▸ **What is needed**: In the comment thread about Dart varargs, what kind of parameter would [... List<Foo> foos] count as?

▸ **Text provided**:
---+---

As i said, in current Dart there is no other valid use-case for varargs other than passing multiple constant parameters without having to wrap them in [].

Also, the reason i thought there was a varargs parameters is this: https://groups.google.com/a/dartlang.org/g/misc/c/0cQZpHs5D-g/m/NrKOuizLnqEJ

lrhn commented 2 months ago

Just adding [... List<Foo> foos] is an option. It will count as an optional positional parameter, in that it cannot be used together with named parameters. The [...] wrapper is there to show that.

If we have var-arg parameters, we also want var-arg arguments. That means a call like doFoo(42, "a", Foo(0), ...foos).

We can stop there. It is a well-defined self-consistent feature.

The reason I want to combine it with parameter patters is that it looks like one. Or more precisely, it looks similar to the record spread argument/record spread paramters that I would want together with pattern parameters.

Plain pattern parameters are just patterns on each position: void foo(int x, String y, [Foo first, Foo second, ... List<Foo> rest]). "Spread" patterns would match multiple arguments: Box box(...(double x, double y) min, ...(double x, double y) max) => Box(bottomLeft: min, topRight: max); which takes four arguments, but match them into records already in the parameter list, and you can call it as box(...minPoint, ...maxPoint) to spread the records into the argument list.

That's what ... List<int> varargs does too, takes (the rest of) arguments and combine them into a single list during the "binding actuals to formals" step of invoking the function. So it would make sense to combine the features into one, rather than designing them separately, and risking small differences in behavior when combining the two features.

(When @munificent says that we had var-args in Dart for a while, it wasn't a feature that was ever released in a stable version. It was being worked on, but it didn't ship, for the reasons he gave. Looking from the inside, they were in Dart for a while, but from the outside, that wasn't visible.)

---+---

▸ **Provided material**:
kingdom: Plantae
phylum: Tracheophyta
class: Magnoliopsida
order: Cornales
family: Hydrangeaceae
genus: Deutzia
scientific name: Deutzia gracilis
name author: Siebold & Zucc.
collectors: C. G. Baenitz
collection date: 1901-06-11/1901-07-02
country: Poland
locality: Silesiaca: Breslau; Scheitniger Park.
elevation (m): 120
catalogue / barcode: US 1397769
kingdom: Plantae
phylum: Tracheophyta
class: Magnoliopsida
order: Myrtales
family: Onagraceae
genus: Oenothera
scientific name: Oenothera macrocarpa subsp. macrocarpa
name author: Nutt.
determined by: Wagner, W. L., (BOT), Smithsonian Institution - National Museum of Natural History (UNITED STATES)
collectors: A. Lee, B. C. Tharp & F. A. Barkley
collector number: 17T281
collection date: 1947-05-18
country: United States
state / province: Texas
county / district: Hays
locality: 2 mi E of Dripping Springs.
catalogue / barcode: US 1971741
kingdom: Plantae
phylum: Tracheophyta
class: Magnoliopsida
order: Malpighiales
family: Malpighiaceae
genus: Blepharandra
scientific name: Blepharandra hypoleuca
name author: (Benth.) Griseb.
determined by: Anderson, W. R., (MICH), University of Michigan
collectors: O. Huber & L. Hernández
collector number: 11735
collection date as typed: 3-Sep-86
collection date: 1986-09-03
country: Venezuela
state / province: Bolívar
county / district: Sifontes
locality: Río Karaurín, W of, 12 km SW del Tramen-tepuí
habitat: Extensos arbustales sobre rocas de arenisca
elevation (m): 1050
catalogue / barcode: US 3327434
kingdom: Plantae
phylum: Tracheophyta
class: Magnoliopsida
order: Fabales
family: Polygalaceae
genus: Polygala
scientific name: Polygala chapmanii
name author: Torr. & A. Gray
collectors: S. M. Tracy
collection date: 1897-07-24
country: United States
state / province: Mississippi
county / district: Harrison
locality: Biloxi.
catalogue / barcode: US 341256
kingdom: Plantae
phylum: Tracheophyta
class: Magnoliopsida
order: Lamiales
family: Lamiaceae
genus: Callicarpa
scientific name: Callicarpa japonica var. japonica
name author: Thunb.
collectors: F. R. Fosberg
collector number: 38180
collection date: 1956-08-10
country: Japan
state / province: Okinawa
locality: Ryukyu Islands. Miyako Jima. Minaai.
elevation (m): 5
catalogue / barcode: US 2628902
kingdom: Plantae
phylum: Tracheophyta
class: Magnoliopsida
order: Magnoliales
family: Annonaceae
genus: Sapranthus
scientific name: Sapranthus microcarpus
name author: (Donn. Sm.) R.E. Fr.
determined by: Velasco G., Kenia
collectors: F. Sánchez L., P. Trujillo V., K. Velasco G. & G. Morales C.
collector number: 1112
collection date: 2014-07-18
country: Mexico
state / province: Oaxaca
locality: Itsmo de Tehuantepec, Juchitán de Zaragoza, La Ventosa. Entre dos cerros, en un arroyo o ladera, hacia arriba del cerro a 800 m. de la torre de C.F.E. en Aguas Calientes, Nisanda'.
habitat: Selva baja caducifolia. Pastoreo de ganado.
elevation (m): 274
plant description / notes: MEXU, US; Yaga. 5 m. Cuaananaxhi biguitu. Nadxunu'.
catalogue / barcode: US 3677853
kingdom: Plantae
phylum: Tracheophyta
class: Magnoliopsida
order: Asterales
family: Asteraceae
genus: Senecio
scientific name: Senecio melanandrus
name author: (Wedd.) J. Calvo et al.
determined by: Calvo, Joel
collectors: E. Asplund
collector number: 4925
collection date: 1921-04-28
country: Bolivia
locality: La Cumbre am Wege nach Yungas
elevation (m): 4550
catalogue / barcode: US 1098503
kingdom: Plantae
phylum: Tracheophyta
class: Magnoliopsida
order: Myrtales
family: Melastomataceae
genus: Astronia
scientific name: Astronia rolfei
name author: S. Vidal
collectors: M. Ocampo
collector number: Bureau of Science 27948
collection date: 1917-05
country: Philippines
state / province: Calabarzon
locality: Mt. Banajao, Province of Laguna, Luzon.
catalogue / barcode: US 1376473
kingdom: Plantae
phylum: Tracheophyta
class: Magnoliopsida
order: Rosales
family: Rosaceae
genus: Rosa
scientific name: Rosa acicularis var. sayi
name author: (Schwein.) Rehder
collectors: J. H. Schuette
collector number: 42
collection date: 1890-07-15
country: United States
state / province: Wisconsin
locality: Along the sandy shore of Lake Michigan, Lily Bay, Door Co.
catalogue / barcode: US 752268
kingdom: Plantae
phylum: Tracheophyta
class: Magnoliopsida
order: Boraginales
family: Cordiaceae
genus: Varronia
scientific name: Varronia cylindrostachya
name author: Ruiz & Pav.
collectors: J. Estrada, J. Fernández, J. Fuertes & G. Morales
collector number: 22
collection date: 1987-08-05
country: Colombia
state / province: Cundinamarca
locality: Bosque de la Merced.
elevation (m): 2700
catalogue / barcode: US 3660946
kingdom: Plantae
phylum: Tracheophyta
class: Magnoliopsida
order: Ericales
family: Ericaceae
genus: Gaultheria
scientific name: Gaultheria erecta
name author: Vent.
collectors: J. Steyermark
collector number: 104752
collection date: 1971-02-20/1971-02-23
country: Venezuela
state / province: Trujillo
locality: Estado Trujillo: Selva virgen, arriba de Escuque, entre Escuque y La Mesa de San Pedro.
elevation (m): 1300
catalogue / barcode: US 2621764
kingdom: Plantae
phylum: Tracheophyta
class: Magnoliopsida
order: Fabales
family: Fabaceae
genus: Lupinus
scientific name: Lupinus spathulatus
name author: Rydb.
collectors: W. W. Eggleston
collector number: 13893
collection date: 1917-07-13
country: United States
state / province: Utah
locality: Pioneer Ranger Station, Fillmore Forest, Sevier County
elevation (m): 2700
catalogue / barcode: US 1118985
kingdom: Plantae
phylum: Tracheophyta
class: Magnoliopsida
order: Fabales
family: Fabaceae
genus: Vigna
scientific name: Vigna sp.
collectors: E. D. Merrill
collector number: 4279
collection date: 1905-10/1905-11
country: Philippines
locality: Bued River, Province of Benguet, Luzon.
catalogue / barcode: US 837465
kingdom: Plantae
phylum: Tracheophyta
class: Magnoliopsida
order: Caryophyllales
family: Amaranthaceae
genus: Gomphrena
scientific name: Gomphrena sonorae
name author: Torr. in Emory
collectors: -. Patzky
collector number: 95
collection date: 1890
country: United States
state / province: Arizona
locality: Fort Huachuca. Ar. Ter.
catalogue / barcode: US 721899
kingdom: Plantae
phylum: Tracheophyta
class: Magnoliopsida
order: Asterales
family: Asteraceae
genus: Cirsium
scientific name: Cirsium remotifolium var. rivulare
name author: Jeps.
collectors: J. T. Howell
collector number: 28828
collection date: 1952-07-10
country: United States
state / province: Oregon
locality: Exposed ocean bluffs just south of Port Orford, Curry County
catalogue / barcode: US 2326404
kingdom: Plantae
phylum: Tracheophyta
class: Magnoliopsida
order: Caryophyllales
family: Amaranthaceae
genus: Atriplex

---+---

▸ **Exercise response**: An optional positional parameter.